FRANKFORT, Ky. (WDRB) — Kentucky Governor Matt Bevin has signed a bill that would allow charter schools to operate in the state.
The signing came on Tuesday, less than a week after the Kentucky Senate and House passed the revised bill.
Rep. John “Bam” Carney, R-Campbellsville, was the sponsor of House Bill 520, which passed the Senate last Wednesday with a vote of 23-15 around 4:50 p.m. Five hours later, it passed the Kentucky House 53-43.
The bill allows for school boards and only the mayors of Louisville and Lexington to approve charter schools in those districts or cities. Earlier last week, the Senate Education Committee added language saying charter school teachers must be a qualified teacher and that students will not be able to go to a charter school across county lines unless a regional charter is created.
The changes also require mayors to provide written notice saying they want to be an authorizer of charters and clarified that only the mayor of Louisville would be able to authorize charter schools in Jefferson County, as opposed to mayors from the county’s smaller cities.
The bill is written to allow charter school authorizers, such as school boards and mayors, to begin approving applications in the 2017-18 year. It’s too soon to say when and where the first charter schools will be permitted to open.
After passing the full Senate amid criticism from Democrats on how charter schools would be funded, Republican senators fought back and filed an amendment to an unrelated House budget bill — House Bill 471 — which seeks to transfer federal funds and state money to cover the costs of students who move to charter schools.
Sen. Ray Jones, D-Pikeville, was furious at the move, saying “this is one of the worst things I have seen happen to public education in my lifetime.”
During the House debate, Carney said that public charter schools will give Kentuckians more choices when it comes to public education.
“The reality is we have a system that does not work for every child in Kentucky,” he said. “We teach to the middle. Too many folks are being left behind.”
House Bill 520 was first introduced on Feb. 17 and has been one of the most heavily debated this legislative session. Charter schools are public schools with special contracts allowing them to operate outside normal rules and regulations and are run by private groups.
Sen. Gerald Neal unsuccessfully attempted to make amendments to HB 520 to “help strengthen bill.” He wanted to suspend the rules so the amendments can be filed and called, but the motion to suspend the rules failed.
Neal said charter schools have a spotty record, adding “just because they’re successful some place, doesn’t mean they’ll be successful here.”

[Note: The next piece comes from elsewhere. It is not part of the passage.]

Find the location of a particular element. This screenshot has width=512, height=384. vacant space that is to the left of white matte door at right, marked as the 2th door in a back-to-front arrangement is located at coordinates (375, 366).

He also criticized the process of passing the bill: “This is not a game. There are consequences here.”
Jones asked if charter schools would be subject to Kentucky’s open records law, to which Sen. David Givens, R-Greensburg, replied yes. Jones also said if the charter bill passes and is signed into law, it should be challenged as unconstitutional.

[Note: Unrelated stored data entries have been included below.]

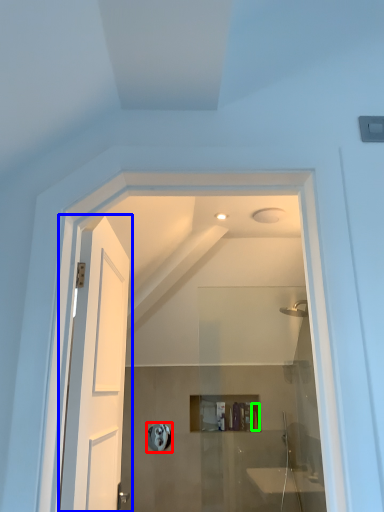
Question: Estimate the real-world distances between objects in this image. Which object is farther from towel bar (highlighted by a red box), door (highlighted by a blue box) or toiletry (highlighted by a green box)?

Choices:
 (A) door
 (B) toiletry

Answer: (A)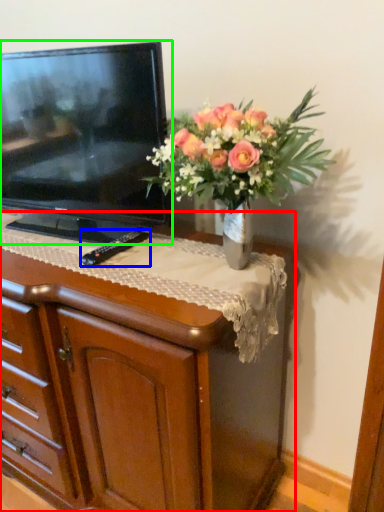
Question: Which object is the closest to the chest of drawers (highlighted by a red box)? Choose among these: remote (highlighted by a blue box) or television (highlighted by a green box).

Choices:
 (A) remote
 (B) television

Answer: (B)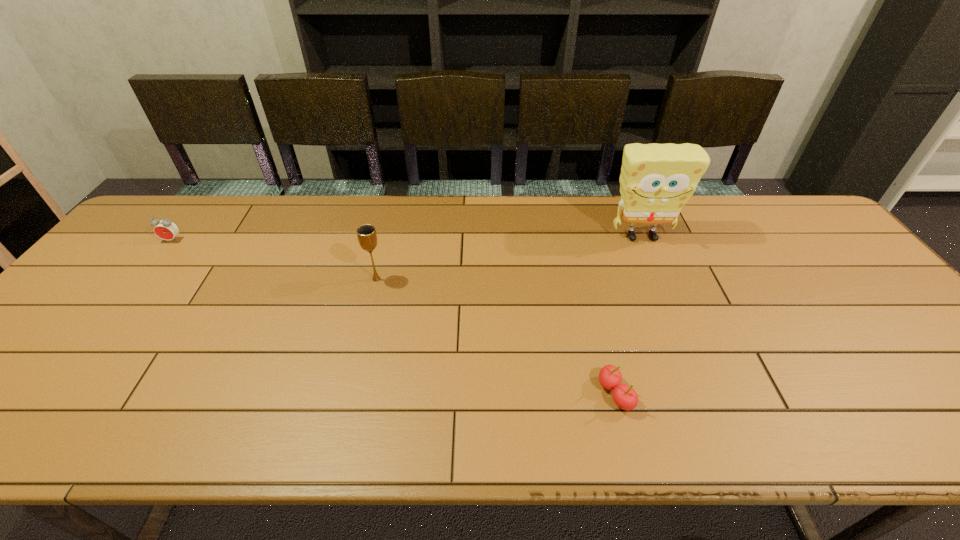
Identify the location of object that is the second closest to the alarm clock. This screenshot has height=540, width=960. (625, 397).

Jones said if there’s a problem with public schools, the state should address those problems and not create new schools.
He added that charter schools “will lead to economic and in many cases, racial segregation” and that the only way to fund charters is to take money out of the state’s public schools, which he said is “so wrong” because public schools aren’t properly funded to begin with.
Bevin was among those who testified in support of the legislation during the committee meeting.
“In all the states that this has been implemented, the public education system has never been made worse,” Bevin said. “Never. And in fact it has heightened everyone’s game and children are better for it.”
And while the changes made to the bill on Friday were generally praised by those opposed to charter schools, there was still some fundamental disagreement among lawmakers.
During the committee meeting, Sen. Reginald Thomas, D-Lexington, asked to amend the bill to “explicitly” preclude for-profit organizations from applying to open charter schools, but Givens wasn’t willing to accept it because his understanding of House Bill 520 already precludes for-profit entities from applying.
Former House Speaker Jody Richards, D-Bowling Green, was among those to vote against the bill late Wednesday. He said charter schools would be ventures governed by what he described as “for-profit” companies.
“If you believe it’s unfair for a for-profit management company to take money away from your school system, you can’t vote for this bill,” he said. “These management companies have to make money, folks.”
Opponents of the bill, which include Jefferson County Board of Education chairman Chris Brady, asked lawmakers to slow down.
“I’m kind of surprised at the rate at which this legislation has gone through,” Brady said. “It hasn’t really given anyone a chance or at least the public a chance to weigh in on this as far as the changes go.”
If the bill becomes law, Kentucky would become the 44th state nationally to allow public charter schools, according to the Kentucky Charter School Project, an advocacy group.
Earlier this month, Senate Majority Leader Mitch McConnell sent a statement applauding the Kentucky General Assembly for passing charter school legislation.
“The flexibility offered by public charter schools encourages teachers and administrators to use good judgment in innovative ways to produce positive results for Kentucky children,” McConnell said. “Most importantly, public charter schools give parents additional options when selecting the school that is right for their child, particularly when they feel the needs of their child aren’t being met through the traditional public school model.”